Alberto Gentili per "il Messaggero"
«Un passo indietro? Il presidente per adesso non molla, poi si vedrà...». È questo il ritornello intonato anche in queste ore dai collaboratori più stretti di Silvio Berlusconi. Ma giorno dopo giorno, più si avvicina la resa dei conti di lunedì quando il Parlamento si riunirà in seduta comune per eleggere il nuovo capo dello Stato, più montano le perplessità del Cavaliere. E da Arcore, dove si è rifugiato, rimbalzano due notizie. La prima: Berlusconi prende tempo, oggi non sarà a Roma e rinvia il vertice del centrodestra in cui avrebbe dovuto sciogliere la riserva sulla sua candidatura, mettendo Matteo Salvini e Giorgia Meloni in un imbarazzante stand-by.
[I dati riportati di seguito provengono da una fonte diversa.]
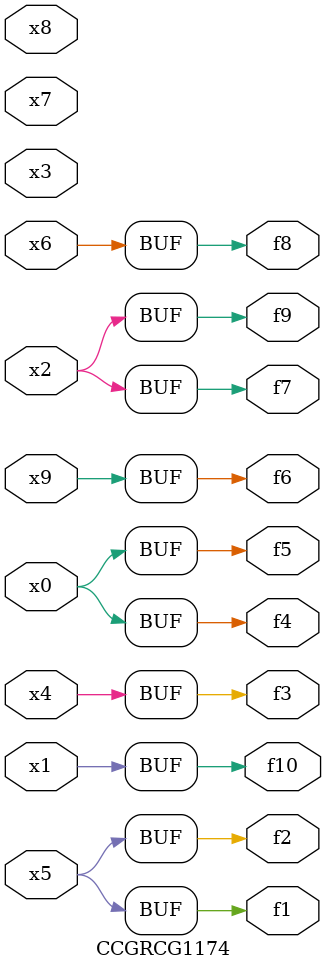
<source format=v>
module CCGRCG1174(
	input x0, x1, x2, x3, x4, x5, x6, x7, x8, x9,
	output f1, f2, f3, f4, f5, f6, f7, f8, f9, f10
);
	assign f1 = x5;
	assign f2 = x5;
	assign f3 = x4;
	assign f4 = x0;
	assign f5 = x0;
	assign f6 = x9;
	assign f7 = x2;
	assign f8 = x6;
	assign f9 = x2;
	assign f10 = x1;
endmodule

</source>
La seconda notizia, ben più succulenta ma in qualche modo nell'aria: il Cavaliere coltiva la «tentazione» di diventare lui il vero kingmaker della partita per il Quirinale e tra sabato e domenica - se com'è probabile il bilancio della campagna acquisti sarà in rosso - il leader di Forza Italia potrebbe fare l'atteso passo indietro. E sarebbe orientato a proporre per il Colle non un esponente di centrodestra, come vorrebbe Salvini, ma Mario Draghi.
Con l'obiettivo di risultare «centrale», di non frantumare il patto di unità nazionale alla base del governo guidato dall'ex presidente della Bce, scongiurando il rischio di elezioni anticipate. Dietro a questa scelta, che in Forza Italia qualcuno definisce «possibile se non probabile», ci sarebbe il timore di Berlusconi di essere impallinato in Parlamento: «E io, con la mia storia, non posso bruciarmi».
Il desiderio di «prendere in mano la partita». E di dare, come rivelano nel suo entourage, «una lezione» a Salvini che non fa passare giorno senza demolire la sua candidatura. Emblematica al riguardo la dichiarazione di lunedì del leader leghista, annotata in rosso nei taccuini di Arcore: «La settimana prossima la Lega farà una proposta che potrà essere convincente per tanti, se non per tutti».
Non è passata inosservata neppure l'apertura della Meloni a «convergenze più ampie» se tramontasse la candidatura del capo di Forza Italia. Dietro questa scelta di Berlusconi (che come prima opzione avrebbe gradito un Mattarella bis, reso impraticabile dai ripetuti no del diretto interessato) non ci sarebbero però solo i timori per il flop, la voglia di rivincita, di centralità e la consapevolezza che cominciare a 85 anni l'avventura del Colle «non è un'impresa facile». Il leader forzista avrebbe fatto arrivare a Draghi una richiesta «per essere rassicurato».
silvio berlusconi mario draghi 1
Vale a dire: la nomina del suo braccio destro Gianni Letta a segretario generale del Quirinale, un ruolo delicatissimo e importantissimo nelle dinamiche e nei riti della presidenza della Repubblica. E una soluzione che consentirebbe al premier di lasciare a palazzo Chigi Roberto Garofoli, il sottosegretario alla presidenza del Consiglio in prima fila nell'attuazione del Piano nazionale di ripresa e resilienza (Pnrr) da oltre 200 miliardi. Non solo.
Berlusconi avrebbe anche fatto filtrare il desiderio di essere nominato senatore a vita, appena si libererà un posto a palazzo Madama. Per una sorta di «riabilitazione». E, se possibile, assieme al suo nemico storico Romano Prodi in modo da dare un segnale di pacificazione nazionale.
LE MOSSE DI LETTA
GIANNI LETTA SILVIO BERLUSCONI
Di certo, c'è che Gianni Letta da giorni è attivissimo. E che dopo anni e anni è uscito dal suo proverbiale silenzio. Giovedì scorso, a margine della camera ardente di David Sassoli in Campidoglio, il braccio destro di Berlusconi ha parlato di «serenità, armonia», di «desiderio da tutte le parti di contribuire a guardare gli interessi del Paese e non alle differenze di parte». Parole risuonate come un invito al Cavaliere a rinunciare alla corsa quirinalizia e che Letta ha ripetuto, più o meno identiche, il giorno dopo lasciando la cerimonia funebre del presidente del Parlamento Ue: «La guida per chi ha la responsabilità di eleggere il capo dello Stato deve essere l'impegno comune per il bene del Paese».
L'esatto contrario di ciò che accadrebbe se Berlusconi andasse fino in fondo, considerato il muro alzato da mezzo Parlamento. Tant' è, che c'è tra i dem chi ritiene che quello tra il Cavaliere e il suo braccio destro fosse «un gioco delle parti per alzare il prezzo e poi andare all'incasso». Di certo, proprio quel giorno il grande consigliere del capo forzista è stato ben due ore a palazzo Chigi.